Dauch, D., Rudalska, R., Cossa, G., Nault, J.G., Kang, T.W., Wuestefeld, T., Hohmeyer, A., Imbeaud, S., Yevsa, T., Hoenicke, L., Pantsar, T., Bozko, P., Malek, N.P., Longerich, T., Laufer, S., Poso, A., Zucman-Rossi, J., Eilers, M., and Zender, L. (2016) A MYC-Aurka protein complex represents an actionable target in p53 altered liver cancer. Nature Medicine, 22(7):744-53. doi: 10.1038/nm.4107.
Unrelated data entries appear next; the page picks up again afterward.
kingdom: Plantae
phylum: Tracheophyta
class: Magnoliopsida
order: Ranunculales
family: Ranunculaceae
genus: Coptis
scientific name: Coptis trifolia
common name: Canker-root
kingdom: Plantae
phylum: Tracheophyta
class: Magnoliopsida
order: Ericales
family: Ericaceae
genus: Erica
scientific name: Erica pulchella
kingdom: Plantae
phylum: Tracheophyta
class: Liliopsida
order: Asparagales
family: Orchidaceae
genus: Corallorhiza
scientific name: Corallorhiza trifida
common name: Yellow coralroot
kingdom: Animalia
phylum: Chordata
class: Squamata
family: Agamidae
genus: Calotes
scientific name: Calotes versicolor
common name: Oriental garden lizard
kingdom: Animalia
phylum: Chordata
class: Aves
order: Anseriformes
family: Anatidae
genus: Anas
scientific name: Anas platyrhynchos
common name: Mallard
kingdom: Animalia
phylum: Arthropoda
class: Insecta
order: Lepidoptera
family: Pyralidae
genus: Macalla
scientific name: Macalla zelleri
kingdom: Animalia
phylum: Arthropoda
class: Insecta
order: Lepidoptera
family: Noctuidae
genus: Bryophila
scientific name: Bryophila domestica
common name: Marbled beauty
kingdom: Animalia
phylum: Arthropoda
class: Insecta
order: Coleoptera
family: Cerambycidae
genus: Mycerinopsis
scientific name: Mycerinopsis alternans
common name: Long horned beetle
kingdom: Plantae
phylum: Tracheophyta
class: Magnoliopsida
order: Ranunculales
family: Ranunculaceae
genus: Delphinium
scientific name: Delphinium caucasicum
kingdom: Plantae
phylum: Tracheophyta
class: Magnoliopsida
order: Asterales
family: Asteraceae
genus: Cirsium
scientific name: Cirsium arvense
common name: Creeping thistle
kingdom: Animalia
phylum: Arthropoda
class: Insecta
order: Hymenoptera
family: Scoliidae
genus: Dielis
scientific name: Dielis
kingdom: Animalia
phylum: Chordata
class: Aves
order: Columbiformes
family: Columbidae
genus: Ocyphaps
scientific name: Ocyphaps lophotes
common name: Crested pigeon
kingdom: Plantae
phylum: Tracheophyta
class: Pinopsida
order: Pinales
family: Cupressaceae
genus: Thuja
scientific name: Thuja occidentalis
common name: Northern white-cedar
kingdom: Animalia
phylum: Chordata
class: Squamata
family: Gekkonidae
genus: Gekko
Wiegering, A., Uthe, F.W., Jamieson, T., Ruoss, Y., Hüttenrauch, M., Küspert, M., Pfann, C., Nixon C., Herold, S., Walz, S., Taranets, L., Germer, C.T., Rosenwald, A., Sansom, O.J., and Eilers, M. (2015) Targeting translation initiation bypasses signaling crosstalk mechanisms that maintain high MYC levels in colorectal cancer. Cancer Discovery, 5:768-81.
MYC and Ubiquitin
Myc proteins and their partners are highly unstable and continuously turned over by the proteasome system. Myc is degraded upon ubiquitination by the Fbxw7 ubiquitin ligase; we found that the ubiquitin-specific protease, Usp28, antagonizes degradation by Fbxw7 both in culture, and in collaboration with Axel Behrens group (LRI) in vivo. Turnover of MYC is also required for transcriptional activation, and MYC associates stably with several ubiquitin ligases that it needs to be active. Together with Nikita Popov we have shown that ubiquitin-mediated turnover of MYC removes inactive and repressive complexes from core promoters.
MYC proteins are degraded upon ubiquitination by several ligases. Some of them are required for transcriptional activation by MYC and we suggest that these ligases remove repressive complexes of MYC from core promoters (see Peter et al. and Jaenicke et al. 2015).
Key References
Jaenicke, L.A., von Eyss, B., Carstensen, A., Wolf, E., Xu, W., Greifenberg, A., Geyer, M., Eilers, M., and Popov, N. (2015). Ubiquitin-dependent turnover of MYC antagonizes MYC/PAF1C complex accumulation to drive transcriptional elongation. Molecular Cell, 61:54-67.
Peter, S., Bultinck, J., Myant, K., Jaenicke, L.A., Walz, S., Müller, J., Gmachl, M., Treu, M., Boehmelt, G., Ade, C.P., Schmitz, W., Wiegering, A., Otto, C., Popov, N., Sansom, O., Kraut, N., and Eilers, M. (2014) Tumor cell-specific inhibition of MYC function using small molecule inhibitors of the HUWE1 ubiquitin ligase. EMBO Molecular Medicine 6:1525-41.
Popov, N., Schülein, C., Jaenicke, L. and Eilers, M. (2010) Ubiquitination of the Myc amino-terminus by beta-TrCP antagonizes Fbw7-mediated degradation. Nature Cell Biology, 12,973-81.